Deprotonation, Chloride Abstraction, and Dehydrohalogenation as Synthetic Routes to Bis-Pyrazolate Pyridyl Iron(II) Complexes

Abstract

The process of removal of protons and chloride, dehydrohalogenation, from [(H$_2$L)FeCl$_2$] is investigated systematically, to understand the reactivity of the implied transient LFeII. Reaction of [(H$_2$L)FeCl$_2$] with 2 equiv. of LiN(SiMe$_3$)$_2$ yields the “‐ate” complex LiClFe$_2$l$_2$, as its dimer with every iron five‐coordinate in an FeN$_4$Cl environment. To avoid Li$^+$ cation derived from LiN(SiMe$_3$)$_2$, reaction of Na$_2$L with FeCl$_2$ gives a product from addition of water, paramagnetic Na$_2$[NaFe(HL)(L)]$_2$(LFeO), which reveals Na/pyrazolate Nβ interactions and a five coordinate oxo group in the OFe$_3$Na$_2$ core of this aggregate. Abstraction of chloride in [(H$_2$L)FeCl$_2$] with NaBArF$_4$ in THF gives paramagnetic [(H$_2$L)Fe(THF)$_2$]$^{2+}$, which fails to react with CO. Dehydrohalogenation in the presence of Ph$_2$PC$_2$H$_4$PPh$_2$, dppe, gives both [LFe(κ$^2$‐dppe)]$_2$(µ‐dppe)] and [LFe(κ$^2$‐dppe)(κ$^1$‐dppe)], diamagnetic saturated species, which can be separated by pentane extraction. Dehydrohalogenation in the presence of tBuNC gives diamagnetic [LFe(CNtBu)$_3$]. This is selectively methylated at both pyrazolate β‐nitrogen atom to give [L$^{Me}$Fe(tBuNC)$_3$]$^2$+ which shows rich cyclic voltammetry, and which is reduced, with KC$_8$, to diamagnetic [L$^{Me}$Fe(tBuNC)$_2$. Structure determination of some of these, together with IR data on isocyanide stretching frequencies, show $L^{2–}$ to be a stronger donor than LMe. First installing triflate (to avoid the more persistent chloride ligand) facilitates access to [LFe(Lewis base)$_3$]$^{2+}$ complexes, but this cation still shows relatively weak binding of CO to LFe$^{II}$, which implicates weak π basicity of that d$^6$ species.
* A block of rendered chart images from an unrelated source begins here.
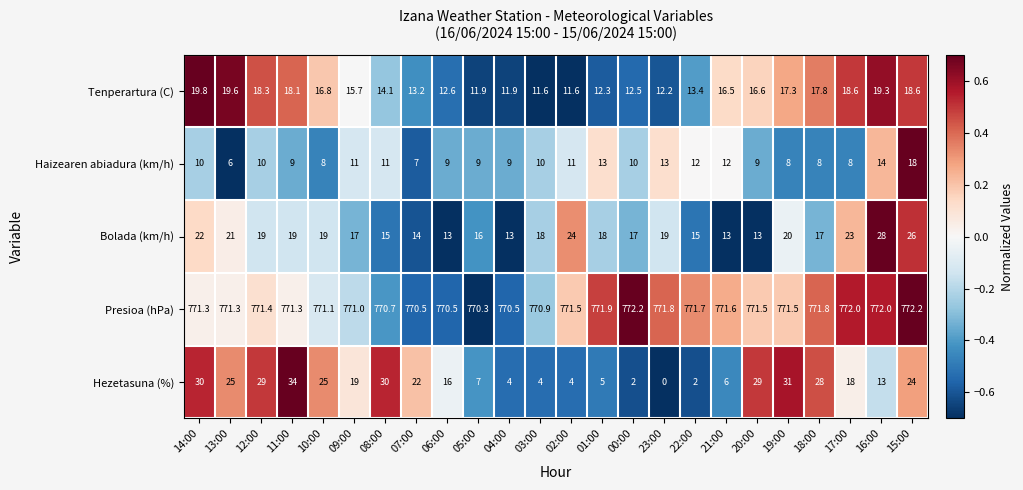

Is it true that Presioa (hPa) equals 771.7 at 22:00?

True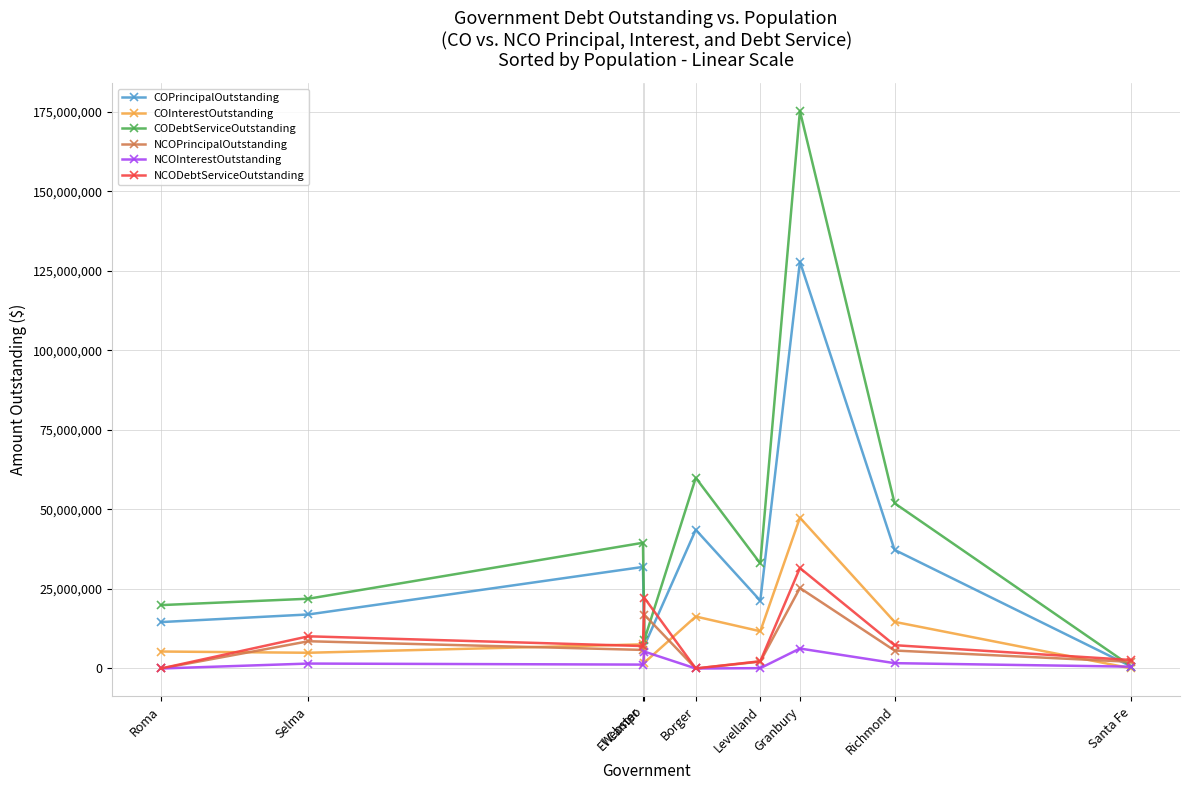

Does the chart have visible grid lines?

Yes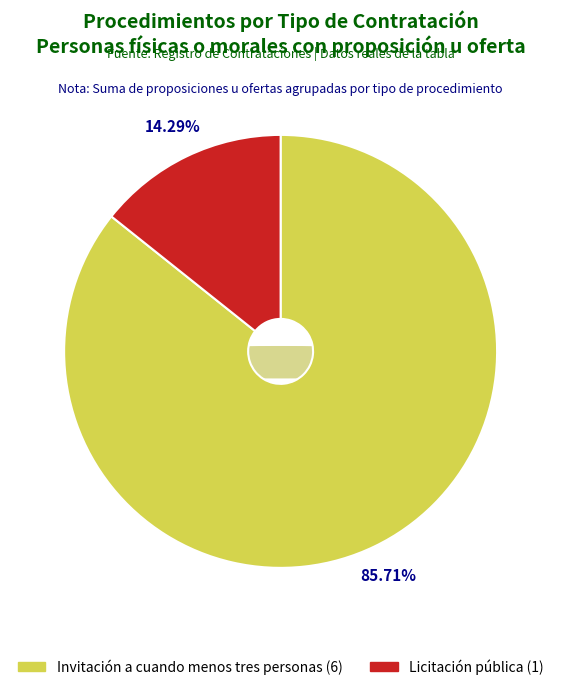

Which category accounts for the majority?

Invitación a cuando menos tres personas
Production of paramagnetic bis‐pincer complexes [(H$_2$L)$_2$Fe]$^{2+}$ and [(L$^{Me}$)$_2$Fe]$^{2+}$ in the presence of abundant Lewis base in polar medium is demonstrated, which illustrates a pincer ligand redistribution challenge to be kept in mind when trying to maintain a 1:1 Fe:pincer ratio, for highest reactivity.